EXERCISE »
In your copy, include every line of the records exactly and no picture at all.

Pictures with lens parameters
* * * * *

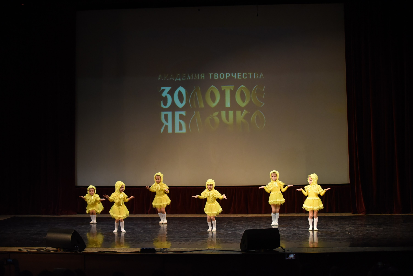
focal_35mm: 80
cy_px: 138
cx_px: 206
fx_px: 918
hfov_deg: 25.4
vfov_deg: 17.1
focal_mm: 80
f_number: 2.8
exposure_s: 1/500
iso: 2500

* * * * *

THE ANSWER »
focal_35mm: 80
cy_px: 138
cx_px: 206
fx_px: 918
hfov_deg: 25.4
vfov_deg: 17.1
focal_mm: 80
f_number: 2.8
exposure_s: 1/500
iso: 2500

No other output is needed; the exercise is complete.